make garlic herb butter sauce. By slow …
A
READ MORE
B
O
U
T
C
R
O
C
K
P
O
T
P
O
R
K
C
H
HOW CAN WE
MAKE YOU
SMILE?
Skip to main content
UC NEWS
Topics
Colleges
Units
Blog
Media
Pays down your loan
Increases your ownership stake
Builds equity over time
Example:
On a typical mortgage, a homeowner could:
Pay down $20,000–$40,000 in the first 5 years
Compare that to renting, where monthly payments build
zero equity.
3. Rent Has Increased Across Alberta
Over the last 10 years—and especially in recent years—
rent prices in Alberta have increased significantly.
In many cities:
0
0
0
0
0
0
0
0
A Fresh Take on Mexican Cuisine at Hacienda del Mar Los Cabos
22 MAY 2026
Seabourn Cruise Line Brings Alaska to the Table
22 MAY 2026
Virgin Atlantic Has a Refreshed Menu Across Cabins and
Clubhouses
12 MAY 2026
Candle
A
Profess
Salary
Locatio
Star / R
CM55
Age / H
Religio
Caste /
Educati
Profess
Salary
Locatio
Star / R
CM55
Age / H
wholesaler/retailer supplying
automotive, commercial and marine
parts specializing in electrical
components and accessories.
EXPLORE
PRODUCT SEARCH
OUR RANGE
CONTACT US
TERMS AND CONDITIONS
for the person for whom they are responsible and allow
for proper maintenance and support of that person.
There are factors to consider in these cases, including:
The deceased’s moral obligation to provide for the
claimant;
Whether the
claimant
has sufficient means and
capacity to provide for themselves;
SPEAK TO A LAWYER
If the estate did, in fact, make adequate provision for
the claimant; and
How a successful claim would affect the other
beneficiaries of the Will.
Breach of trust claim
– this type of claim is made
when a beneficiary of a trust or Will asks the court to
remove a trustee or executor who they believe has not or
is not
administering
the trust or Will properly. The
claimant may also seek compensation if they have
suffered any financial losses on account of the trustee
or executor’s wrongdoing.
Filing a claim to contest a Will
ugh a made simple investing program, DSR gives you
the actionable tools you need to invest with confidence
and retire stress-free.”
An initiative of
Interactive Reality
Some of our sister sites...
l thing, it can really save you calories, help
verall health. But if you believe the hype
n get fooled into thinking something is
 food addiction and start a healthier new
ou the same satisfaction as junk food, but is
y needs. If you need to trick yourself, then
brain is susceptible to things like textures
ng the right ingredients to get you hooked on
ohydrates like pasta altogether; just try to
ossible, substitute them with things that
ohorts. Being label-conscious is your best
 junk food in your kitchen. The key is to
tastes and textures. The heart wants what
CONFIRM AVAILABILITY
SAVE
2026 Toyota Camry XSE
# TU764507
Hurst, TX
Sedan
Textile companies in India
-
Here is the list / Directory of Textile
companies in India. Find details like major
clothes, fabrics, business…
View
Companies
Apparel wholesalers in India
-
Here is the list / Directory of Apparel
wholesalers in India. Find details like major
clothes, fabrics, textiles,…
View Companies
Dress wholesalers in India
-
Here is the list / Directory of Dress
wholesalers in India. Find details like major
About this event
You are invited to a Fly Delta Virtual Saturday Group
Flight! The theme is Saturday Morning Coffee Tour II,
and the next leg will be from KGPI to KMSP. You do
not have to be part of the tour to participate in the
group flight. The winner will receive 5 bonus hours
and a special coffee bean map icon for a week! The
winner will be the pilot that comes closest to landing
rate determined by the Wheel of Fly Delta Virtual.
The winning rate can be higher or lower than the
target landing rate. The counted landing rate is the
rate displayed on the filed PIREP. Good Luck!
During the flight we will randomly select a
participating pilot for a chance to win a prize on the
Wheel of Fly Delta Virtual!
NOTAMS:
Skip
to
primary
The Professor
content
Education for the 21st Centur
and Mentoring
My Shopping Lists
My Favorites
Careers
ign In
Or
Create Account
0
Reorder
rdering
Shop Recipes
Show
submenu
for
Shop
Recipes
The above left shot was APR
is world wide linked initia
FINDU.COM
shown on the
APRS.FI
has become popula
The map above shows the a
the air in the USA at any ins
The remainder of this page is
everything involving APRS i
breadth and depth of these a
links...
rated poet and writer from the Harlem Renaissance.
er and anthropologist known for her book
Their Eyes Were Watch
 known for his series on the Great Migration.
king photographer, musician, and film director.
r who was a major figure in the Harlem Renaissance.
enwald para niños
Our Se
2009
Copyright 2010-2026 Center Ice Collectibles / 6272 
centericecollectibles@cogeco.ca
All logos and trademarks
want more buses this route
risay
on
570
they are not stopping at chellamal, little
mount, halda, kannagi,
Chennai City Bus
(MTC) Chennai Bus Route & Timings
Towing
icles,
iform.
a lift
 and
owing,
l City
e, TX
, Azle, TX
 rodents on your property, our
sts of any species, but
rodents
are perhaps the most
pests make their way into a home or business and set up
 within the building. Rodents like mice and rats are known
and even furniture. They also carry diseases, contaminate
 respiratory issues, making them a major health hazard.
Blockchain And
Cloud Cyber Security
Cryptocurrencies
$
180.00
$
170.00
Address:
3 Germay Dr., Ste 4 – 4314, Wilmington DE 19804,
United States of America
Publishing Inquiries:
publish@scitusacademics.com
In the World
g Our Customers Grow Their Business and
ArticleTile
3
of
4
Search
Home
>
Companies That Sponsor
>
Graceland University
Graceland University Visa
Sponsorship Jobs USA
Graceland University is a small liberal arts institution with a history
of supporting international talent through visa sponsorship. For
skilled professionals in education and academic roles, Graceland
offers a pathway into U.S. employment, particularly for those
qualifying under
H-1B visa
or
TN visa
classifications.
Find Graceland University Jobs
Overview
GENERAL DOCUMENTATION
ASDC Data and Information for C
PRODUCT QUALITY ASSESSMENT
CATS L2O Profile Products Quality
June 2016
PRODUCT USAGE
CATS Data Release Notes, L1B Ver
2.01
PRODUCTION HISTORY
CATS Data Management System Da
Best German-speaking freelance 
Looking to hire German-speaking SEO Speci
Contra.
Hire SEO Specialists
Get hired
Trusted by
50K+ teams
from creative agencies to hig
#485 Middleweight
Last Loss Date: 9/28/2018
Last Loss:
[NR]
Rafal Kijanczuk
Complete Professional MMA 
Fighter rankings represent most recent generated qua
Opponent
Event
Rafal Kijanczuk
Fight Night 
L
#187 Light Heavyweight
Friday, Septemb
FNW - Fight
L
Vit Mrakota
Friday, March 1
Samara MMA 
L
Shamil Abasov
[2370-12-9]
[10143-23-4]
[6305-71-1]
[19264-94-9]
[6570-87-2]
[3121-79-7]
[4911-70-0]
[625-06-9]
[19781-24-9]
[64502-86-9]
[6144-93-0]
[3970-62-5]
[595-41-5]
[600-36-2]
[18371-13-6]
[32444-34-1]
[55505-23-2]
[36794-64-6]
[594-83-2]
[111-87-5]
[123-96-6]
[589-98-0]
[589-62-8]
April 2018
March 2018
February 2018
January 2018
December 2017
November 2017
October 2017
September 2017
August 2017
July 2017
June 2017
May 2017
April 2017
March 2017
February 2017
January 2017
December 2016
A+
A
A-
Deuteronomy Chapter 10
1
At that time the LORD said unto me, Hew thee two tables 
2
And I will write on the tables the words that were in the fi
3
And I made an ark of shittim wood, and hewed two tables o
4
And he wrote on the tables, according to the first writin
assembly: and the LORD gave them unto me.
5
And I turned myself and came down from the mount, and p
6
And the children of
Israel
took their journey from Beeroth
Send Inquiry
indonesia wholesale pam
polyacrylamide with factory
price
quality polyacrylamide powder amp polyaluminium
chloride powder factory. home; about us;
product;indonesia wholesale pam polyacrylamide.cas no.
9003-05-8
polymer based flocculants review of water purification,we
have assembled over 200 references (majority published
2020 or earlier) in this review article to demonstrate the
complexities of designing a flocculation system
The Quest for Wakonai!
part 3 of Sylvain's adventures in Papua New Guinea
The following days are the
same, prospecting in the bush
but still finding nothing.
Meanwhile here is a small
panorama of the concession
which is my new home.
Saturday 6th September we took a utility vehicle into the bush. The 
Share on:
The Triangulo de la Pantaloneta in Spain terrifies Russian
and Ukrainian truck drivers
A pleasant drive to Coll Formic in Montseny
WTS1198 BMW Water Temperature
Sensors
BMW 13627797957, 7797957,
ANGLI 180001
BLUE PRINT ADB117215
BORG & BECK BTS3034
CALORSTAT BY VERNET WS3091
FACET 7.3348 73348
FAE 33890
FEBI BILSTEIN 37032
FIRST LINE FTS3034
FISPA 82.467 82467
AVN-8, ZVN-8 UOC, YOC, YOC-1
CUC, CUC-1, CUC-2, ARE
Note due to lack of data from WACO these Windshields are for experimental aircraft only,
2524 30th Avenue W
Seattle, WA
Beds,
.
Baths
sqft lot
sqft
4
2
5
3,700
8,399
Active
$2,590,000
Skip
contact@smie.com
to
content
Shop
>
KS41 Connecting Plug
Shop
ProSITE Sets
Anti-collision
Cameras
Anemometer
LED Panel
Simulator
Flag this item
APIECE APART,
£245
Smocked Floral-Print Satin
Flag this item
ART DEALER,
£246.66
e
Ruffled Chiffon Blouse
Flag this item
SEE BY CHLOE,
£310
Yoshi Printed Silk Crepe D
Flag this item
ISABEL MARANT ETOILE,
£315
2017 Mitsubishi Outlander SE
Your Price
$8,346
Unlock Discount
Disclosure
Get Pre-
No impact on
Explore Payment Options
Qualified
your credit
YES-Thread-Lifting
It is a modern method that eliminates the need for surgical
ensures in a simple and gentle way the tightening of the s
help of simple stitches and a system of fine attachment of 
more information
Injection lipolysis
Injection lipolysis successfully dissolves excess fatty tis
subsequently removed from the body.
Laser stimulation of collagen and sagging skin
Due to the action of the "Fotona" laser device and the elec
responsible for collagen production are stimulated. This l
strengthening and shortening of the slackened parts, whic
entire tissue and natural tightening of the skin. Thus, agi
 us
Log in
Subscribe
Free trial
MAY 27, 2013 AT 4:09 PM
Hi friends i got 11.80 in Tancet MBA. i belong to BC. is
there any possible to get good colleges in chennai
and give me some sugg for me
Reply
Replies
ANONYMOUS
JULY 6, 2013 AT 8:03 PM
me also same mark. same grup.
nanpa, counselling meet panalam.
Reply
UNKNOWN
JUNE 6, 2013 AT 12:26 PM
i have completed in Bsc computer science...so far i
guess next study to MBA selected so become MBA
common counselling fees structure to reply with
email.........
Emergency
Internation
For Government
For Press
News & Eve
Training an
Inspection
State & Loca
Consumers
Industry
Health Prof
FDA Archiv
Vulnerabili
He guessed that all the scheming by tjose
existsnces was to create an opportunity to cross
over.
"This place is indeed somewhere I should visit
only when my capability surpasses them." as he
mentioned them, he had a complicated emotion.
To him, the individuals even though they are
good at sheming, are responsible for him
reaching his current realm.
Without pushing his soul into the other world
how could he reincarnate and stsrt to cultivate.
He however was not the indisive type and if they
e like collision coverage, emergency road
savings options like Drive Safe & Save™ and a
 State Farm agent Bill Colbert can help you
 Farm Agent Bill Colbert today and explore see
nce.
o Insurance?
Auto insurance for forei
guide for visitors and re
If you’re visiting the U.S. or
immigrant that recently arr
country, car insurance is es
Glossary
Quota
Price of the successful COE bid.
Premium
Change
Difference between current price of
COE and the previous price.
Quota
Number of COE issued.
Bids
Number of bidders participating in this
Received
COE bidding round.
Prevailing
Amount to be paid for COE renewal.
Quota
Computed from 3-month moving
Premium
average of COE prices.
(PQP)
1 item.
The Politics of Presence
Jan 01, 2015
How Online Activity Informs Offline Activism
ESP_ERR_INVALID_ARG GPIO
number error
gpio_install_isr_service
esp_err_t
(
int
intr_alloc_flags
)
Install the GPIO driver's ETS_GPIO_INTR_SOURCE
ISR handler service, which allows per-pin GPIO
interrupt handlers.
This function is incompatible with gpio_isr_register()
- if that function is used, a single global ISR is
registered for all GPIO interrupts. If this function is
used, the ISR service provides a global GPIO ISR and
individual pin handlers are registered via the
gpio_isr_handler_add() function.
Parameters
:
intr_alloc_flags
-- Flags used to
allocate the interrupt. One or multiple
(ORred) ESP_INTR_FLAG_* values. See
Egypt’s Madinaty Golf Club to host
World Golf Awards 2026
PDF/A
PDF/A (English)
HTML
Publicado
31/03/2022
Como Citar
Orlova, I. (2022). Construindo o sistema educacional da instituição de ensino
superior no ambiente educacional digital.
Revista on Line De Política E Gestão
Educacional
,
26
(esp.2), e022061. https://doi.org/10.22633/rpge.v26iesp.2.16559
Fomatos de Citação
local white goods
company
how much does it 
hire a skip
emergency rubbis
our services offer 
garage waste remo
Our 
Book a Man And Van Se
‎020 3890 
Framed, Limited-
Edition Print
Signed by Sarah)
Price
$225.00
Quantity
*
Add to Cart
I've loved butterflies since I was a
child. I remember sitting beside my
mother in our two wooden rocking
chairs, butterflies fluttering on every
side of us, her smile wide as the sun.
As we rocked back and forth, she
-=-=-=-=-
Task to carry out:
Write down exactly the span of lines above from the one containing "He however was" to the one containing "o Insurance?", both ends included.

Solution for this task:
He however was not the indisive type and if they
e like collision coverage, emergency road
savings options like Drive Safe & Save™ and a
 State Farm agent Bill Colbert can help you
 Farm Agent Bill Colbert today and explore see
nce.
o Insurance?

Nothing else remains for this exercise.